Peter Nehr: "I believe in the right of the Second Amendment for citizens of Florida to defend themselves and their families when they are in danger."
"There is a task force right now that is out there collecting all the information and trying to get that information that may effect whether we need to change the law or not. So, until that task force comes down with all the information that would make it necessary to make a decision on whether it needs to be changed or not, I'm going to reserve my opinion. But, just to let you know, I am a big proponent of the Second Amendment."
Carl Zimmermann: "I do support the 'Stand Your Ground Law' even though I personally don't own a gun and I personally don't feel the need to own a gun."
"In this case about 70 percent of the people want that law to stay unchanged just the way it is. I'll look at the task force recommendations, if there's ways to tweak it, then that's what I'll vote for. But otherwise, I do support it."

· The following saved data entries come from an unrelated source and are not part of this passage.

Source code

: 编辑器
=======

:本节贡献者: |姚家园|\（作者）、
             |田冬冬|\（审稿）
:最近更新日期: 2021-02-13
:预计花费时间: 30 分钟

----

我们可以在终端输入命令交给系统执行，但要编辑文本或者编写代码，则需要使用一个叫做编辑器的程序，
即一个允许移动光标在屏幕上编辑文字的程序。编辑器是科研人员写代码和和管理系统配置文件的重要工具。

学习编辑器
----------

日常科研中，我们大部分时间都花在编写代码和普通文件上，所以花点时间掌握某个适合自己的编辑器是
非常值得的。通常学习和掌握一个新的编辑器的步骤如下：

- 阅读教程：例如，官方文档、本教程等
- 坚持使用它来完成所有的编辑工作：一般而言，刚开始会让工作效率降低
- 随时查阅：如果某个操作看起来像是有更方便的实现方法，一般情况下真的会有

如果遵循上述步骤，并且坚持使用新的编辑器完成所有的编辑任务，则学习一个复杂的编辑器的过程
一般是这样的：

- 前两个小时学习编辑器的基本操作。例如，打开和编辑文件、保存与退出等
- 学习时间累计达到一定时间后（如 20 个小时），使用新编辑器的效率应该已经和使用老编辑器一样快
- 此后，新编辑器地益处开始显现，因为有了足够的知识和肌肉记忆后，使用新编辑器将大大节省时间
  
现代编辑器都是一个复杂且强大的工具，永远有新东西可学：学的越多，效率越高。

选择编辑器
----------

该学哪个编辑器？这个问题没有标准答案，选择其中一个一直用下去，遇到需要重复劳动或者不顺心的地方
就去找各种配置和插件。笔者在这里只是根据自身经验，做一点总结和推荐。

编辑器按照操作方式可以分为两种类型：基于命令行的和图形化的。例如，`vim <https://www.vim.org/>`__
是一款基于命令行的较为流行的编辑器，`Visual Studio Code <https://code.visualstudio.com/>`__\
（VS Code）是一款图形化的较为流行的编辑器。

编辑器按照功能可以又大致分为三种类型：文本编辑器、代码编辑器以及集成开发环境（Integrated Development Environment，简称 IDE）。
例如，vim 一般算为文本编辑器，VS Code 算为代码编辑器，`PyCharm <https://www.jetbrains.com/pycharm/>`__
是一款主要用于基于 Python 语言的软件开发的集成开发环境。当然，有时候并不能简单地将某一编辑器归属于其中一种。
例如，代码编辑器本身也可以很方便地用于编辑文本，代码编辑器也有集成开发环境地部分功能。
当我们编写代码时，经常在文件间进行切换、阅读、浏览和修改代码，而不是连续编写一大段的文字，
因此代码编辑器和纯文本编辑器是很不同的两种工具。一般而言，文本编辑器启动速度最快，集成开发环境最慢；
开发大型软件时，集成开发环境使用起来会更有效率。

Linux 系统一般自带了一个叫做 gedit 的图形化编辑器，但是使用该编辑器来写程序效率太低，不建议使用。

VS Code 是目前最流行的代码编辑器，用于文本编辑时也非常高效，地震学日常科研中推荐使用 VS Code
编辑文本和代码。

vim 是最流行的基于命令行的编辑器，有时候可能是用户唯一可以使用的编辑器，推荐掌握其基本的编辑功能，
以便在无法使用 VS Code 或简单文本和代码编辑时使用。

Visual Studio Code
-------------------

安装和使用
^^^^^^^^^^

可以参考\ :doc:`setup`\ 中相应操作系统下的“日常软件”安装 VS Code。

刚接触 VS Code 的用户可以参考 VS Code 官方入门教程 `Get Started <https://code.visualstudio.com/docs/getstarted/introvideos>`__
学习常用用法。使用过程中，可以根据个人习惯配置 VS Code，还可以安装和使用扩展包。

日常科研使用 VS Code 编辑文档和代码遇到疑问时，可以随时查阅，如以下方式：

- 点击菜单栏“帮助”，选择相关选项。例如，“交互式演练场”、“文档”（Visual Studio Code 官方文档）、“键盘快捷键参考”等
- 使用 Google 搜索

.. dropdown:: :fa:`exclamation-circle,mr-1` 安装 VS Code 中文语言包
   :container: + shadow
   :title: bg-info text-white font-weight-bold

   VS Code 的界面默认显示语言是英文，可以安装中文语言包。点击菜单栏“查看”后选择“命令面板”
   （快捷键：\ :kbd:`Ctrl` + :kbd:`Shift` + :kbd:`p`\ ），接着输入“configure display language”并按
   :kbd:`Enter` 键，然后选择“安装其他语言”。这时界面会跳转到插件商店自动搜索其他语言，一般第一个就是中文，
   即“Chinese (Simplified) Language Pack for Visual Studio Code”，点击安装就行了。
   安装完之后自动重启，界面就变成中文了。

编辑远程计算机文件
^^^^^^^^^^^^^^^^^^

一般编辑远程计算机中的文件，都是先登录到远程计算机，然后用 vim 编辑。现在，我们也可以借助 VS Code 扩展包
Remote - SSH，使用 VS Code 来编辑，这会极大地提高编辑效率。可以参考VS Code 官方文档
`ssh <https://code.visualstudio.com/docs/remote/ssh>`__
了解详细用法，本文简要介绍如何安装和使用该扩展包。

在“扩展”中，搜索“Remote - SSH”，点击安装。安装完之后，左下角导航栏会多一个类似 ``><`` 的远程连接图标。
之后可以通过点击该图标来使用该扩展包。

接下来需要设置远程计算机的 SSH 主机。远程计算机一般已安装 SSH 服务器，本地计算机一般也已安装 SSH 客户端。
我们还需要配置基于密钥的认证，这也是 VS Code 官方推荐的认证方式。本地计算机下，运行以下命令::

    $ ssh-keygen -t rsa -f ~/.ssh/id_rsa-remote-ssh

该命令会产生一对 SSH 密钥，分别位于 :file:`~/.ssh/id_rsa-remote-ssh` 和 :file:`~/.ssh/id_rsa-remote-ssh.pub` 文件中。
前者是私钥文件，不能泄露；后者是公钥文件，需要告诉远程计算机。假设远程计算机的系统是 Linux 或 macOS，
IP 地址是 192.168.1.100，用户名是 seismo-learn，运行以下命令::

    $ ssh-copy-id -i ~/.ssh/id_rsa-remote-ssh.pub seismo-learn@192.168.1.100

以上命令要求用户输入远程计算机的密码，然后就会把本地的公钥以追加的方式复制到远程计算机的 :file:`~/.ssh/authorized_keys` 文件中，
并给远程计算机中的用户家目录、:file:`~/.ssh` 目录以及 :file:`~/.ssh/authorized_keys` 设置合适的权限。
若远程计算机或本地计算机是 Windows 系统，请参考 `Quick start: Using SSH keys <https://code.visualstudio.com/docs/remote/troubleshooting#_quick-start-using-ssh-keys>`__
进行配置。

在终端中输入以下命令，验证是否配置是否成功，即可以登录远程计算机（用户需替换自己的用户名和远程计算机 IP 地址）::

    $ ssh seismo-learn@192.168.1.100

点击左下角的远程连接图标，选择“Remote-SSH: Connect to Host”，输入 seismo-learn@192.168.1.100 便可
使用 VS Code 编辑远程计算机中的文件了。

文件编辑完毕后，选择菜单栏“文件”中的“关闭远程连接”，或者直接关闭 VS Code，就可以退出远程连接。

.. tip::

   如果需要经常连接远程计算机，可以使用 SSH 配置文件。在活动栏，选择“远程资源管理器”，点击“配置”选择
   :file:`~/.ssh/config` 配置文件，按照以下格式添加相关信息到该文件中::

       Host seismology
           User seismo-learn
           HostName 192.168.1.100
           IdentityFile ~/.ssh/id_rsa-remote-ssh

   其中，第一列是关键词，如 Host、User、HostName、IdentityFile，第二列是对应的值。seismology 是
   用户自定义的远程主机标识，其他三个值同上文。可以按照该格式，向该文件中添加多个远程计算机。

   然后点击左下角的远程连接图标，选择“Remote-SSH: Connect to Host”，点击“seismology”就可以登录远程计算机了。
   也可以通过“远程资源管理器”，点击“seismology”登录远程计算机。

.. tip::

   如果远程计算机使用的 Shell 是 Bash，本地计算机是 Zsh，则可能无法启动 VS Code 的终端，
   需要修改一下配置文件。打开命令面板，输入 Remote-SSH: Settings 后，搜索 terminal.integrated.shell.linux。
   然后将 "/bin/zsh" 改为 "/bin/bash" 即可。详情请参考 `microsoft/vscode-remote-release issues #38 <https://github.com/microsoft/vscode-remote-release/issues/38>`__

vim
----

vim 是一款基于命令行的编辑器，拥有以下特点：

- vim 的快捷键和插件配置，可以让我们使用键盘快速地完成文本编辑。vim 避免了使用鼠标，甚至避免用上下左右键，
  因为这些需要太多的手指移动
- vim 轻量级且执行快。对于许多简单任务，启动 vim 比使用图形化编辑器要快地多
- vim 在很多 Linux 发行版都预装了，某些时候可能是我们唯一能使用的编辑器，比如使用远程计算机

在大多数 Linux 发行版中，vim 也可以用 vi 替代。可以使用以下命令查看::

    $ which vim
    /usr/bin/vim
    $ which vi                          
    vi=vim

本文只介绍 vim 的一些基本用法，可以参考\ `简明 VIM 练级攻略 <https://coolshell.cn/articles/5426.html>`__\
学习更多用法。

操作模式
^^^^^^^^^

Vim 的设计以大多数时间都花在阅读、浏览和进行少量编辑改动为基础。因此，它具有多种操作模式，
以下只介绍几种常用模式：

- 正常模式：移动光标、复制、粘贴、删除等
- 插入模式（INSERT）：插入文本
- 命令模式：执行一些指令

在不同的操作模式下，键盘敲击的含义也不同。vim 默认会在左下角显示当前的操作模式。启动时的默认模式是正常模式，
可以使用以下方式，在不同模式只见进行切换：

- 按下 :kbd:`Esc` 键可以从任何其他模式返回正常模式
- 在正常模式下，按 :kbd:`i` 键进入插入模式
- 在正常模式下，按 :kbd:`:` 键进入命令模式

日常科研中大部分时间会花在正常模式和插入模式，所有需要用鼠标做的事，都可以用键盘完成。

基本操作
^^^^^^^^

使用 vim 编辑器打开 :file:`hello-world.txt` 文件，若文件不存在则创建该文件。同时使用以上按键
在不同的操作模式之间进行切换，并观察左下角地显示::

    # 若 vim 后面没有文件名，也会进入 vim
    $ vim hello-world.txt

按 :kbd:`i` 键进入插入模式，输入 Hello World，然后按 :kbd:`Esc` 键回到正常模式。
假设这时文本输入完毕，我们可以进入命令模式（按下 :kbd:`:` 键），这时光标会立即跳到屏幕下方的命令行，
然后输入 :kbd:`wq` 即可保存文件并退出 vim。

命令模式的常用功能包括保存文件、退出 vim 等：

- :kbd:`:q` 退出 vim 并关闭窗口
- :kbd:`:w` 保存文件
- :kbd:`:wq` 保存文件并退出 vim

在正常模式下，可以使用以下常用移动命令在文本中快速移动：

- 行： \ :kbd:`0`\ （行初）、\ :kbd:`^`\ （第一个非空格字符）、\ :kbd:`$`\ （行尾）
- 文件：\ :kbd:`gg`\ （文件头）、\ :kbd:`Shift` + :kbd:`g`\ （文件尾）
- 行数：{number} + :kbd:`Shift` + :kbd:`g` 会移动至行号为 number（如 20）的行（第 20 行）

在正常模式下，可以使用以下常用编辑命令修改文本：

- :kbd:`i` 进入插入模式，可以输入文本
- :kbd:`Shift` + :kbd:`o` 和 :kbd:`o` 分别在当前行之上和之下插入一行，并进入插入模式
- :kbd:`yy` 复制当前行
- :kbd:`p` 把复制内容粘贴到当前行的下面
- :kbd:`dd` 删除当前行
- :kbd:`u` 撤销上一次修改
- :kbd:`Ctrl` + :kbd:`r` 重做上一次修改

Question: The state has been doing a lot of cutting to education. What would you do to properly support education in the state without breaking the state?
Carl Zimmermann: "Education is nearly one-third of the budget, it's about $23 billion, Medicaid is more, which is about $24 billion. We need to properly fund education. However, times are changing and education is changing with it. We need to make some changes in education. In my newspaper, by the way, I go into this in great detail."
"We have corporate scholarships and the Republican party wants to get rid of corporate income tax. They're not going to be able to fund those corporate scholarships, in other words, those are vouchers. That's a lot of money that is currently being diverted away from the state; $80 million, $100 million, companies are able to divert away from the state and put into that. I would like to see that stopped and I have an alternative way of funding."
Peter Nehr: "The legislature has been cutting education because our budget has been extremely high. The only way that we can balance our budget, which is mandated by our constitution, is to make sure that we have enough money."
"I personally feel that now that we've done enough cutting to education and we're on the road to recovery. By the way, some of you may know that last session the legislature actually increased the budget for education by over a billion dollars, even though we cut a lot more of that previously before that."
"As well, the governor and the legislature are looking at ways to increase funding and I know the governor has already made a promise to increase education tremendously. The problem of course, is how we pay for that. And as I stated before, one of the ways we could pay for that is by implementing the internet sales tax and dedicating that money to education."
Question: Are red light cameras a violation of the Constitution?
Peter Nehr: "Last session I had a bill to get rid of red light cameras. In the session before that, the house legislature actually voted, and I was one of the people who voted to get rid of that. We actually passed the bill in the house that repealed red light cameras. But, I personally feel that they are a violation. I'm not quite sure whether it's a violation of the Constitution."
Carl Zimmermann: "I don't support them. I have nothing else to say about that. I don't support red light cameras. I do feel that it infringes on our right. There are many times when you are pulling up to a light and you have to really slam on your brakes in order to stop before that light turns red as you're going through. Cameras don't see you do this."